◆ DIRECTIONS ◆
A) Please duplicate the part of the softbox thread from "I'm looking for" up to and including "get with umbrellas.".
B) Based on the softbox thread, answer yes or no for each statement, and give the deciding words from the thread as an exact quotation.
(i) Derrel has relied on Chimera softboxes since 2007.
(ii) The person who started the thread is not yet ready to move up to strobes.
(iii) Adorama has a line of modifiers called "Glow."
C) Write the next part of the softbox thread, picking up after its last line.

◆ EXCERPT TO READ ◆
>> Start
# Softbox suggestions for speedlights



## DaveAndHolly219

I'm looking for some suggestions for cost effective (decently priced but not junk quality) softboxes for use with speedlights. I'm not ready to make the jump to strobes but I want to start playing with softer and more controlled light than I get with umbrellas. 


Sent from my iPhone using Tapatalk


----------



## Derrel

There are a lot of vendors for these. Maybe look at Steve Kaeser Enterprises, online. Adorama sells a number of these. In recent years, there haver been some marked improvements in rounded plastic mounting rings, where the flash sits in a shoe, and blasts the beam right thru the rounded, rear mount for the softbox. Adorama has its newer "Glow" line of modifiers. I used to use Chimera, but thiose were expensive, and for strobes back then; since 2007, I've gone Steve Kaeser, or Amazon made in China from various vendors.

The MIC stuff has improved over the years, but is still a notch below Chimera or Photoflex stuff, but the prices make it a good value.


----------



## DaveAndHolly219

Derrel said:


> There are a lot of vendors for these. Maybe look at Steve Kaeser Enterprises, online. Adorama sells a number of these. In recent years, there haver been some marked improvements in rounded plastic mounting rings, where the flash sits in a shoe, and blasts the beam right thru the rounded, rear mount for the softbox. Adorama has its newer "Glow" line of modifiers.
>> End
◆ STORED DATA ◆
>> Start
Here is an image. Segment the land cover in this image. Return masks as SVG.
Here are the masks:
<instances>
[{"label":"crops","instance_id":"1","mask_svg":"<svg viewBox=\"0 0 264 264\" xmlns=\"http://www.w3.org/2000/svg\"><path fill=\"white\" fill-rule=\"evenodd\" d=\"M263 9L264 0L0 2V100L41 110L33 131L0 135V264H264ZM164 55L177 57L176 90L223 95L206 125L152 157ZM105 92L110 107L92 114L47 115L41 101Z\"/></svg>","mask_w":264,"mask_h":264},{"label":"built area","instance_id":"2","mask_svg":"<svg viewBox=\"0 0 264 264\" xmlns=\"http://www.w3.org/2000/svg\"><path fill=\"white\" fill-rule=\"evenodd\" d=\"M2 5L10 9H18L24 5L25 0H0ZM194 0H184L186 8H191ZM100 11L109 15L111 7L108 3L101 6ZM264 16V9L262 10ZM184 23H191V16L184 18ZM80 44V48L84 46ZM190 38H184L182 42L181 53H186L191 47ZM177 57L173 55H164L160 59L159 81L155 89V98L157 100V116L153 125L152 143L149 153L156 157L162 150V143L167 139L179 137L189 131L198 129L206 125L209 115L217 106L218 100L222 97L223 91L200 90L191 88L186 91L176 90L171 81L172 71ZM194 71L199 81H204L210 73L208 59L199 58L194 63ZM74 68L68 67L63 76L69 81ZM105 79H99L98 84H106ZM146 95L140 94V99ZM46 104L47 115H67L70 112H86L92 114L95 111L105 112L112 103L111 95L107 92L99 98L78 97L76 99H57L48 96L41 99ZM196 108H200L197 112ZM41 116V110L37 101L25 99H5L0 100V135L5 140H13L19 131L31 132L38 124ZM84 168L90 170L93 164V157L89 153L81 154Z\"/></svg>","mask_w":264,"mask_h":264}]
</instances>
>> End
>> Start
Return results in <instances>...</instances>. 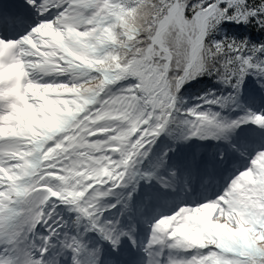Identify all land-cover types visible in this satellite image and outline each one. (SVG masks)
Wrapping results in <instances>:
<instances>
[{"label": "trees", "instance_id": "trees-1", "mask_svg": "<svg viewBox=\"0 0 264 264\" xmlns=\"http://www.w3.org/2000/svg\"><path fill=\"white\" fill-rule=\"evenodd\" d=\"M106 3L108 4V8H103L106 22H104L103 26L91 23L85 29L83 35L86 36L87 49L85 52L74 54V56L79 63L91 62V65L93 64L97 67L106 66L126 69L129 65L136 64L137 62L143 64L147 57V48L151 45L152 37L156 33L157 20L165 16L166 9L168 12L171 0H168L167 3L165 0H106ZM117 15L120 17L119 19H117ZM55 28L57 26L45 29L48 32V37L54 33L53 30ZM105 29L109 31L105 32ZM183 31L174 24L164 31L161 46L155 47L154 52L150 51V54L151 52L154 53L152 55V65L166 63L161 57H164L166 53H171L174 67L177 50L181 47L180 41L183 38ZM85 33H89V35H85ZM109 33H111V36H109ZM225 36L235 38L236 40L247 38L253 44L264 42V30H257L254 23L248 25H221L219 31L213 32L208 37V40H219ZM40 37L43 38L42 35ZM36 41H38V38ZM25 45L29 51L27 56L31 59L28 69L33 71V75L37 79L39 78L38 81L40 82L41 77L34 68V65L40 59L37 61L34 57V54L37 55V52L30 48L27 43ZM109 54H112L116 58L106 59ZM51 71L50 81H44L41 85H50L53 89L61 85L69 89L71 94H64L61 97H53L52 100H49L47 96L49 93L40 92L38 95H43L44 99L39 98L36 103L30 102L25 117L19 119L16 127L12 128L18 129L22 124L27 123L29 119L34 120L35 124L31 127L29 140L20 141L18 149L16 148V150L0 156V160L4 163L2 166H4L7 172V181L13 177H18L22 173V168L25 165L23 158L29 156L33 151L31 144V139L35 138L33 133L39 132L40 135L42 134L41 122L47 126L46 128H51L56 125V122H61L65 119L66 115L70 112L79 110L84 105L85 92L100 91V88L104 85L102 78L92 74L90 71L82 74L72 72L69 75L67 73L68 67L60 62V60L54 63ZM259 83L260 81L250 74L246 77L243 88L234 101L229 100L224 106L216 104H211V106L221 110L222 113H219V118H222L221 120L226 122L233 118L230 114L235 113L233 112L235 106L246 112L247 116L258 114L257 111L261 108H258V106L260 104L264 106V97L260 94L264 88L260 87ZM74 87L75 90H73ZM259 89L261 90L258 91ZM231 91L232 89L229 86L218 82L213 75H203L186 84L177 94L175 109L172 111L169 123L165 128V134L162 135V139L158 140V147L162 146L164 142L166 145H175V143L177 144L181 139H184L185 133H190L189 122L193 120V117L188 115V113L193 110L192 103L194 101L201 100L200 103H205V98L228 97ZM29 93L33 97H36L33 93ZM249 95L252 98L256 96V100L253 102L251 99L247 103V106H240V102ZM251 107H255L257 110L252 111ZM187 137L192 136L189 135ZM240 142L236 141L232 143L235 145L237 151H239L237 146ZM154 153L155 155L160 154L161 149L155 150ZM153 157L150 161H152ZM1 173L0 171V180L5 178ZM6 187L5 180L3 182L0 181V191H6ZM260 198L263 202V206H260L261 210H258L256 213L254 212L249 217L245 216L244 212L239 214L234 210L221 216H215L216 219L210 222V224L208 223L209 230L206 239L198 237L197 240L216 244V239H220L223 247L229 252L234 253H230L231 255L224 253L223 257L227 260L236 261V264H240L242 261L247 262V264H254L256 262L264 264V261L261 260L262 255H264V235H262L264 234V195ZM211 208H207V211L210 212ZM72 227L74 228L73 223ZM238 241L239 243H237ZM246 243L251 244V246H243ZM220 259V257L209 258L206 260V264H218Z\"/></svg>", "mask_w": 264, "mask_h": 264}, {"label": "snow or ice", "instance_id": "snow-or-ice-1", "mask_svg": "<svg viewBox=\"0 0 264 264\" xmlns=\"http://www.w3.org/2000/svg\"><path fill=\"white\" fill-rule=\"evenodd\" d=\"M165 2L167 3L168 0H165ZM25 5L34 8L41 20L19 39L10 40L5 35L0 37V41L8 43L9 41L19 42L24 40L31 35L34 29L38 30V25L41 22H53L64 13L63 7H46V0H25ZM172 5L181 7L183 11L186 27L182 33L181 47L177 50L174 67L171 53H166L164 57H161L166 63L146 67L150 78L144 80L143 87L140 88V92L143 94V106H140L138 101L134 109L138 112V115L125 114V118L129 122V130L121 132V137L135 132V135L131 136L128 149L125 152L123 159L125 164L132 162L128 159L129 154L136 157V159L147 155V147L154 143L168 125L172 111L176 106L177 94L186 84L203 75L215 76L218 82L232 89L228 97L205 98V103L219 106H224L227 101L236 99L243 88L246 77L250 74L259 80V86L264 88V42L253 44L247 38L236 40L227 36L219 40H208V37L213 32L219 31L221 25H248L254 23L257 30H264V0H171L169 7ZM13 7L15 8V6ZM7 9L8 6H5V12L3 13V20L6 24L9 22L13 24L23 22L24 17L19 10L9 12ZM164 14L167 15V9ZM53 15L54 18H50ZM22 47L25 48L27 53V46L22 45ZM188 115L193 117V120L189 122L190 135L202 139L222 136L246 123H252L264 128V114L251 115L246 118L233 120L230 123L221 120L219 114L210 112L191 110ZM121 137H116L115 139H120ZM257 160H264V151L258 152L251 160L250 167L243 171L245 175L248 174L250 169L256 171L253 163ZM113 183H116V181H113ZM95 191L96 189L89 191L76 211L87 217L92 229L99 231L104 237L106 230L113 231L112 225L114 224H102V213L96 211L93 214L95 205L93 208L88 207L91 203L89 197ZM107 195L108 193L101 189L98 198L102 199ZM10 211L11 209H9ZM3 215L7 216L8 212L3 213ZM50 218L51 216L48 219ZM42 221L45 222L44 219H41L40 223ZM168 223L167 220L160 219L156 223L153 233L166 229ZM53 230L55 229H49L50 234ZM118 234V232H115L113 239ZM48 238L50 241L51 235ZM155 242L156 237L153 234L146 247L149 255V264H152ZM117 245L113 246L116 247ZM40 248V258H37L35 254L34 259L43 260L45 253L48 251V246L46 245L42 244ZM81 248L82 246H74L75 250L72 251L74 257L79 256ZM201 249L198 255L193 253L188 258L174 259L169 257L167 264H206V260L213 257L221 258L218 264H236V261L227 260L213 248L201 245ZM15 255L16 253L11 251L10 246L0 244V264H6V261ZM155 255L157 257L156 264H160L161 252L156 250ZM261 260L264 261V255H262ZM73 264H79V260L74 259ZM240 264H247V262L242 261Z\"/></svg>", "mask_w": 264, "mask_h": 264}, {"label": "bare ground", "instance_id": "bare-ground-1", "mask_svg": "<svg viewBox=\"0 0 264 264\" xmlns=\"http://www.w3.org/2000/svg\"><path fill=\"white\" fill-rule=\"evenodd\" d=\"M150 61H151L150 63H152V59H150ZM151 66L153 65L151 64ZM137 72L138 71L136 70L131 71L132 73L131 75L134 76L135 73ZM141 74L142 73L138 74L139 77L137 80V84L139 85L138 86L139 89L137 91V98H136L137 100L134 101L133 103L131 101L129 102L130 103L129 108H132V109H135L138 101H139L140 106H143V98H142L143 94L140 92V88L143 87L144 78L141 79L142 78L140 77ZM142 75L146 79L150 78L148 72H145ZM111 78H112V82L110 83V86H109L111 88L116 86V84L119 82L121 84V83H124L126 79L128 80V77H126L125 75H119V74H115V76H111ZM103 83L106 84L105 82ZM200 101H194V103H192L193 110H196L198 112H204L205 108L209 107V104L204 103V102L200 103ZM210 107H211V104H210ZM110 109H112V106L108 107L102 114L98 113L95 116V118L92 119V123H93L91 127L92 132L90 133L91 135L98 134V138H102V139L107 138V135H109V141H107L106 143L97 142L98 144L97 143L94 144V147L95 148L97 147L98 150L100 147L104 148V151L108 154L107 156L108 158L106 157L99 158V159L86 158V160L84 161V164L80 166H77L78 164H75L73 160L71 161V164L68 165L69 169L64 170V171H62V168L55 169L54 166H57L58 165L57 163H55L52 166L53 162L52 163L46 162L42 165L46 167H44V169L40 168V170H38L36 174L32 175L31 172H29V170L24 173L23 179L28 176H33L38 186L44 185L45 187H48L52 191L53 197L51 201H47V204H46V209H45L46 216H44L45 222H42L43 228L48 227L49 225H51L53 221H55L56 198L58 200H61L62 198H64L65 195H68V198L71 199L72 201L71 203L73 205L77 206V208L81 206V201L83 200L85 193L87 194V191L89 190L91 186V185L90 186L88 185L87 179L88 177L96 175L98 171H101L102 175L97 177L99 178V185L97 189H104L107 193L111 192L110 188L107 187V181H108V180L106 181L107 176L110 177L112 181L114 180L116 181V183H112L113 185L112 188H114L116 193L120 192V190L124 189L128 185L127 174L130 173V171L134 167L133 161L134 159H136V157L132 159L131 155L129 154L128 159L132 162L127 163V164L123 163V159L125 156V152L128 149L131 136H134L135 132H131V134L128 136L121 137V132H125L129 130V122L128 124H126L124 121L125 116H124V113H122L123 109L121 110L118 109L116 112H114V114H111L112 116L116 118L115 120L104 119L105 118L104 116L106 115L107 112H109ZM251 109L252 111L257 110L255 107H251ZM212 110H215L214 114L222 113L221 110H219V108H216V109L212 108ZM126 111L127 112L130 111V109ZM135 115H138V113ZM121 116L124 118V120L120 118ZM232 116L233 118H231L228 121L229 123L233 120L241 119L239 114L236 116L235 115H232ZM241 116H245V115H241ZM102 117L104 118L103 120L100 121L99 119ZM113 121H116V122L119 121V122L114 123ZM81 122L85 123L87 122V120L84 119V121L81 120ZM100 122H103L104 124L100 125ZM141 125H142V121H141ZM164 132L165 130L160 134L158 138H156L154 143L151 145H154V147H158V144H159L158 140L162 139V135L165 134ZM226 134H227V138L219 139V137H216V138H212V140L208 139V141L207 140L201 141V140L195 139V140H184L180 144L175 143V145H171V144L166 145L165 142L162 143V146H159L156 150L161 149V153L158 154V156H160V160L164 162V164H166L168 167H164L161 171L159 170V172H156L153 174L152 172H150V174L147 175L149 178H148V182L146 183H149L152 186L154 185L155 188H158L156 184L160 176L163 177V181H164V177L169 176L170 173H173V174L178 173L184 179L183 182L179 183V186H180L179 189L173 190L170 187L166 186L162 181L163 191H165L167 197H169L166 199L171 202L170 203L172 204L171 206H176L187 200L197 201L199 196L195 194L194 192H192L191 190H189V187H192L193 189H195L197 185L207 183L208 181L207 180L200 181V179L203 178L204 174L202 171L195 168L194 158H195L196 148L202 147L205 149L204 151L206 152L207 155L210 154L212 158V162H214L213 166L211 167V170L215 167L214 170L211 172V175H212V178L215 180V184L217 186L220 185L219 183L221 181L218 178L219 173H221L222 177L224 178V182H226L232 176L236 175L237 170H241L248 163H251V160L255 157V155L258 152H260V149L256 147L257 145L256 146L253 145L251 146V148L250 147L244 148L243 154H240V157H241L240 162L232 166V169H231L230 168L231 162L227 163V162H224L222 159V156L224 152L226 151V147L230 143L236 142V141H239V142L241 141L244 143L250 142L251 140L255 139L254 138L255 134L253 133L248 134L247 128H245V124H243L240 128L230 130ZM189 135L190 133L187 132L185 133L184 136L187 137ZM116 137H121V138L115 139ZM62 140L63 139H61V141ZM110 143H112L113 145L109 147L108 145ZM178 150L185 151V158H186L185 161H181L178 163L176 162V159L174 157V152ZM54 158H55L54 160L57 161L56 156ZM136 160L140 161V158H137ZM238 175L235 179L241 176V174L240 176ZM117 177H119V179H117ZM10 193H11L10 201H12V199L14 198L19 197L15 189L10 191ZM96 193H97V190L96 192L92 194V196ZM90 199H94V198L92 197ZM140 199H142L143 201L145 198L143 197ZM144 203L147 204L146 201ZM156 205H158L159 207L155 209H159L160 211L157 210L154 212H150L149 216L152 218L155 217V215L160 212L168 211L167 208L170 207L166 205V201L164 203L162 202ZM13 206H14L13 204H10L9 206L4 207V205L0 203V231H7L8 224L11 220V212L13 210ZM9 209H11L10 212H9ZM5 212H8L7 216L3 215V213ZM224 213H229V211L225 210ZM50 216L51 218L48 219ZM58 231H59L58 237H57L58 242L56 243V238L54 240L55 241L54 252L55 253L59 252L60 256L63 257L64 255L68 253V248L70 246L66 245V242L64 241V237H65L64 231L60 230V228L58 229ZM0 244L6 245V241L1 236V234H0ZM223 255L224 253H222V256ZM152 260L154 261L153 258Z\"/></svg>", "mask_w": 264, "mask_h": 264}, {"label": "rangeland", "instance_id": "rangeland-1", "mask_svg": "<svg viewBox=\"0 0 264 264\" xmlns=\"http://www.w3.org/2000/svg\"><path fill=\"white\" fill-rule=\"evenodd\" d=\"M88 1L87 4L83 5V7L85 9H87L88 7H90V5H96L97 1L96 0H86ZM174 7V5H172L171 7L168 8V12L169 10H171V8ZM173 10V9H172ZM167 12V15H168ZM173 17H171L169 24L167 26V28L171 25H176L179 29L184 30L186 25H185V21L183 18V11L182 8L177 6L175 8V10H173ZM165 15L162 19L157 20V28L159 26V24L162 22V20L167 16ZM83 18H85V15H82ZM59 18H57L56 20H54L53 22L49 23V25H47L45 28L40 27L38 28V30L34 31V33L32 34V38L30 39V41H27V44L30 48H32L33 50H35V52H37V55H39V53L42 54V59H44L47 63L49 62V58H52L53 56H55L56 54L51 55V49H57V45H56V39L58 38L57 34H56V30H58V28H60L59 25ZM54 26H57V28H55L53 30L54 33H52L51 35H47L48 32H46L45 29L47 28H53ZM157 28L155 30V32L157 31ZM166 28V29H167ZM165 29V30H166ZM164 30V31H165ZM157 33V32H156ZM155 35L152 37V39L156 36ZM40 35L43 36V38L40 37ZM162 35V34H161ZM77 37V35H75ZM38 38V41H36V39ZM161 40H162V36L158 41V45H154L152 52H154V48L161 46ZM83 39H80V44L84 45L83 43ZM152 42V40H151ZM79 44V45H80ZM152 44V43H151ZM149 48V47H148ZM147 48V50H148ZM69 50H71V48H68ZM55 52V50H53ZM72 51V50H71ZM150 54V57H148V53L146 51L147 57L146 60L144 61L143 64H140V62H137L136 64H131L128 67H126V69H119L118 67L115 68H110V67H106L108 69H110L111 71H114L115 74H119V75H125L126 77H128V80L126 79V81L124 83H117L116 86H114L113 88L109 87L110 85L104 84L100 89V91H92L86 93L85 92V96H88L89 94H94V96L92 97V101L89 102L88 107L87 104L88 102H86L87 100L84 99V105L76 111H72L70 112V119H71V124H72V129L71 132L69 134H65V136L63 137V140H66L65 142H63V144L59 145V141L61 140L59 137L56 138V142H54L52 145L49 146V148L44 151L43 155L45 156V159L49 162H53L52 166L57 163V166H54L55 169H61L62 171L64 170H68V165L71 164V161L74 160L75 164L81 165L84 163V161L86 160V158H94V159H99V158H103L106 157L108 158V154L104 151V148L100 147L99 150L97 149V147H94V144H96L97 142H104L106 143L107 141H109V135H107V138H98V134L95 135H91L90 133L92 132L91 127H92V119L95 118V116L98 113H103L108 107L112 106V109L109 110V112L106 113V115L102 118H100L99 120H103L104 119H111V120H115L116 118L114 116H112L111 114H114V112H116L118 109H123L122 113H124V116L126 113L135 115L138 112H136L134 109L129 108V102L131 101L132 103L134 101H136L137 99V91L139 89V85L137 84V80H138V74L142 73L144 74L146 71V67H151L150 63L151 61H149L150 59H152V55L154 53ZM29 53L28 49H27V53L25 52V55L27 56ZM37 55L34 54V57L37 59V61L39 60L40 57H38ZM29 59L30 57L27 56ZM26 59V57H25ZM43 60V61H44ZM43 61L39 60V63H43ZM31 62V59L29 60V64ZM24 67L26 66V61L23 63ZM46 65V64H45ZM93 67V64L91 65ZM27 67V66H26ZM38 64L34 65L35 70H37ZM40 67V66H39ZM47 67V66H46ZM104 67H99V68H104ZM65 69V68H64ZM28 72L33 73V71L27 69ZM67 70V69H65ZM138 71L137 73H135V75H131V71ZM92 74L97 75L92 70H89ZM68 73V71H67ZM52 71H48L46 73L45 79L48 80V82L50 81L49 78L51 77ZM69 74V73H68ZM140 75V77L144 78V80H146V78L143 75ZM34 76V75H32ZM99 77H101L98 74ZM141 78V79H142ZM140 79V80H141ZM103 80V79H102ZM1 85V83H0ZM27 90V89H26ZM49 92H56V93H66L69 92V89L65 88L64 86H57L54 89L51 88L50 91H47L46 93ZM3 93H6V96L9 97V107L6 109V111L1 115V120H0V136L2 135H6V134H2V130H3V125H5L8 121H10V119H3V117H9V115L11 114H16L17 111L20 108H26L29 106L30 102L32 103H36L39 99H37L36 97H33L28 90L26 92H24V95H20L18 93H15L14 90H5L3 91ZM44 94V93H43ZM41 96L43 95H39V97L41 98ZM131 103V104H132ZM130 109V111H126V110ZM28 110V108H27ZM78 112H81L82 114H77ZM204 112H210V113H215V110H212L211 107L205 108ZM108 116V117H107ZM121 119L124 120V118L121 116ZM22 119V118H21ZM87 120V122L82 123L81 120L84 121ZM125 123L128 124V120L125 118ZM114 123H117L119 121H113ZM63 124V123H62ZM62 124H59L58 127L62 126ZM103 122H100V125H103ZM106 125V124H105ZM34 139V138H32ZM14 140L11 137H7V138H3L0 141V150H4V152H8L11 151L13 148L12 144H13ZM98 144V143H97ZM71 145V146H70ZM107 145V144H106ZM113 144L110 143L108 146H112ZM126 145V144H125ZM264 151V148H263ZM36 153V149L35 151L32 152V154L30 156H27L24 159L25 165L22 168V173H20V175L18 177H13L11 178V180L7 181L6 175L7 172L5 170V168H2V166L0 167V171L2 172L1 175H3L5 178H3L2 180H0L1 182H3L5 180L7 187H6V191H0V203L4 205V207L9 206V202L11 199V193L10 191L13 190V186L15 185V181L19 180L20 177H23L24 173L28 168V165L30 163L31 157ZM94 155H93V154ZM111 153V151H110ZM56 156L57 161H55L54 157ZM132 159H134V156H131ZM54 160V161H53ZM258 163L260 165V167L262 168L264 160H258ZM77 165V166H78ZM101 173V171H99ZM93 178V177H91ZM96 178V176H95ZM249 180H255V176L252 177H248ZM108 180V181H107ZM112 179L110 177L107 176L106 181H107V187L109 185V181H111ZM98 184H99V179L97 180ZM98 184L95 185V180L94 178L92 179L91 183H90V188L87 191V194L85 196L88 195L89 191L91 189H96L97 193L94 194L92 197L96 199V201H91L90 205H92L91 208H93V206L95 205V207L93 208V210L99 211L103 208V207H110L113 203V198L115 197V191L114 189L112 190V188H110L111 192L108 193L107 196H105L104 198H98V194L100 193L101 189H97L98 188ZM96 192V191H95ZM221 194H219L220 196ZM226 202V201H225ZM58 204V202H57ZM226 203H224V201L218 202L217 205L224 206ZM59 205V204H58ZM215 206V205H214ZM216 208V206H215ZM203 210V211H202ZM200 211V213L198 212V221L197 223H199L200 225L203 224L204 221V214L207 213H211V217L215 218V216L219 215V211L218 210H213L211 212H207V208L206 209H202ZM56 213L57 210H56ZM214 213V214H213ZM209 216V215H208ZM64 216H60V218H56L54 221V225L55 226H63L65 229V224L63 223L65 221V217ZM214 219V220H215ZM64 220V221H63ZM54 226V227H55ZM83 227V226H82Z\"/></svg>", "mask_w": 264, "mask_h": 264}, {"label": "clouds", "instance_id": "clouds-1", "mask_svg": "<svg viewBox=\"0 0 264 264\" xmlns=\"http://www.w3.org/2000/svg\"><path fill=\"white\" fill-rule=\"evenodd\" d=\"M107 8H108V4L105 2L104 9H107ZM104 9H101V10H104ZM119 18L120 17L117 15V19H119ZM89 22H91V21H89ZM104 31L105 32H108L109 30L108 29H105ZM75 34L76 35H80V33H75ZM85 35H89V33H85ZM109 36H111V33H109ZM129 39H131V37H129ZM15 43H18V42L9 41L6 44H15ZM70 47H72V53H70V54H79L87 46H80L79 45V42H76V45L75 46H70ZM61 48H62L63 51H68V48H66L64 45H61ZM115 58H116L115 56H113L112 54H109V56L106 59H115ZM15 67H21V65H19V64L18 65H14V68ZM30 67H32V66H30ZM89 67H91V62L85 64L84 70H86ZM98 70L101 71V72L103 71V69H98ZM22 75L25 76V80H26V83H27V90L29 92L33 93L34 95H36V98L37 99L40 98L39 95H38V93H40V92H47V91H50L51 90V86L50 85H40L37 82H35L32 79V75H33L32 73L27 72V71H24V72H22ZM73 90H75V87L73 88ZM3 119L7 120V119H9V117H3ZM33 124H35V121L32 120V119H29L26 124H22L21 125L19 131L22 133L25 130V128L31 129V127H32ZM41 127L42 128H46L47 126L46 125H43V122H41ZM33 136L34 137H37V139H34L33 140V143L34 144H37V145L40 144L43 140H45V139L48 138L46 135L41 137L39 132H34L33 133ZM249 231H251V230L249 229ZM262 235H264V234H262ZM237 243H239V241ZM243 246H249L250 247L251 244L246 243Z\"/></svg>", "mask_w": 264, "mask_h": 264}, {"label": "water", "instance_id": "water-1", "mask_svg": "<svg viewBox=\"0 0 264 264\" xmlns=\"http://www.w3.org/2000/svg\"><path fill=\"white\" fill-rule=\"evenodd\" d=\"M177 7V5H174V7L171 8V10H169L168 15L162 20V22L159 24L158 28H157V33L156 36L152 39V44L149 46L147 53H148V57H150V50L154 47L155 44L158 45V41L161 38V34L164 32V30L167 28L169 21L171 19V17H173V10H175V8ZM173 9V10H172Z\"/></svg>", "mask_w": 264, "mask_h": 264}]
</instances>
>> End
◆ ANSWERS TO EACH TASK ◆
A)
I'm looking for some suggestions for cost effective (decently priced but not junk quality) softboxes for use with speedlights. I'm not ready to make the jump to strobes but I want to start playing with softer and more controlled light than I get with umbrellas.

B)
(i) No: "since 2007, I've gone Steve Kaeser, or Amazon made in China from various vendors."
(ii) Yes: "I'm not ready to make the jump to strobes"
(iii) Yes: "Adorama has its newer "Glow" line of modifiers."

C)
I did see the Glow 31"x31" that includes the mount for a single speedlight and the mount for up to four lights all for $40. It's on backorder, of course. 


Sent from my iPhone using Tapatalk


----------



## Derrel

Yeah...on backorder because it is a SCREAMING value!!!!


----------



## TamiAz

I love my 26" Rapid Box Octa. Super easy to set up and take down and it produces nice, soft light.


----------



## bluewanders

I've been using a couple of these for a while.
Amazon.com : Godox S-Type Bracket Bowens Holder+ 80x80cm Softbox + Grid + Bag Kit for Camera Flash : Camera & Photo

At $50 bucks a piece they pack a lot of value.  Dual diffusers, recessed face, a grid, a bowens mount, collapsible.  Even though the mount is plastic it's pretty beefy, I haven't had any problems out of it yet in about a year of frequent on-site use but I'd like to spend more time with it before I give the plastic a full seal of approval.


----------



## DaveAndHolly219

Let's toss in another point of discussion. 

Size. 

Does one typically use a smaller softbox than they would an umbrella for the same shot? For example, I have 45" umbrellas. I use them for portraits (headshots all the way up to full length shots).  Would I want a similarly sized softbox or could I go smaller? 


Sent from my iPhone using Tapatalk


----------



## DaveAndHolly219

bluewanders said:


> I've been using a couple of these for a while.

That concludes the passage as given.